Alabama deems execution an ‘essential function’ while leading in COVID-19 deaths per capita

For two years, Birmingham Pastor Robert Wiley has counseled Willie B. Smith III, an Alabama death row prisoner, through letters and telephone calls. On Thursday, Feb. 11, he plans to act as Smith’s spiritual advisor, praying with him in the moments leading up to his execution. COVID-19 infections are still spreading through Alabama and its prisons. But when Smith asked Wiley to come, the answer was obvious. “I told him I would be there,” he told Southerly. 

Smith’s execution is scheduled to be the first carried out by Alabama, and the third carried out by any state, since the COVID-19 pandemic caused shutdowns and restrictions across the U.S.  in March 2020. Alabama officials have deemed executions as part of the state’s “essential functions” and have devised a plan for executing Smith they say will reduce the risk of spreading the disease. The plan, outlined in court documents, reads as a flow chart of possibilities leading to one final outcome: Smith’s death. 

Wiley, like the rest of Smith’s visitors during his final week, will have to undergo a temperature check and take a rapid COVID-19 test, according to court documents. He will be required to wear a face shield and mask while visiting Smith, who must also wear protective equipment. But, if Wiley’s temperature is above 100.4 degrees, the threshold for a fever, or if he tests positive for COVID-19, he will not be allowed to visit and must instead counsel Smith by telephone. The prison’s chaplain will stand in for him instead. 

If Smith has a fever, the prison will inform Wiley and the rest of his visitors and allow visitations.

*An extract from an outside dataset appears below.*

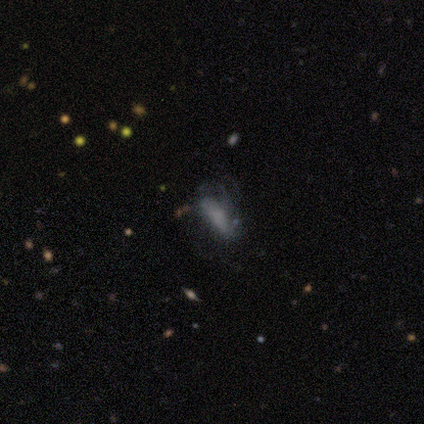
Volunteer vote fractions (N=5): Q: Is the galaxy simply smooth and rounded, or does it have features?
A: smooth — 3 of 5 (60%).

If he tests positive for COVID-19, he won’t be allowed in-person visitors, but executioners will still carry out his death sentence. 

Wiley said he is worried about contracting COVID-19 but being with Smith outweighs the risks. “When the whole country is focused on trying to save as many lives as possible, it’s interesting to me that Alabama will fight so adamantly to take one,” he said.

The pandemic is still raging across the state: The seven-day average for new cases hovers around 2,000 and more people died per capita in Alabama during the first week of February than anywhere else in the U.S. The state’s poor Black residents have been hit the hardest and at least six residents have tested positive for a COVID-19 variant that’s known to spread more easily.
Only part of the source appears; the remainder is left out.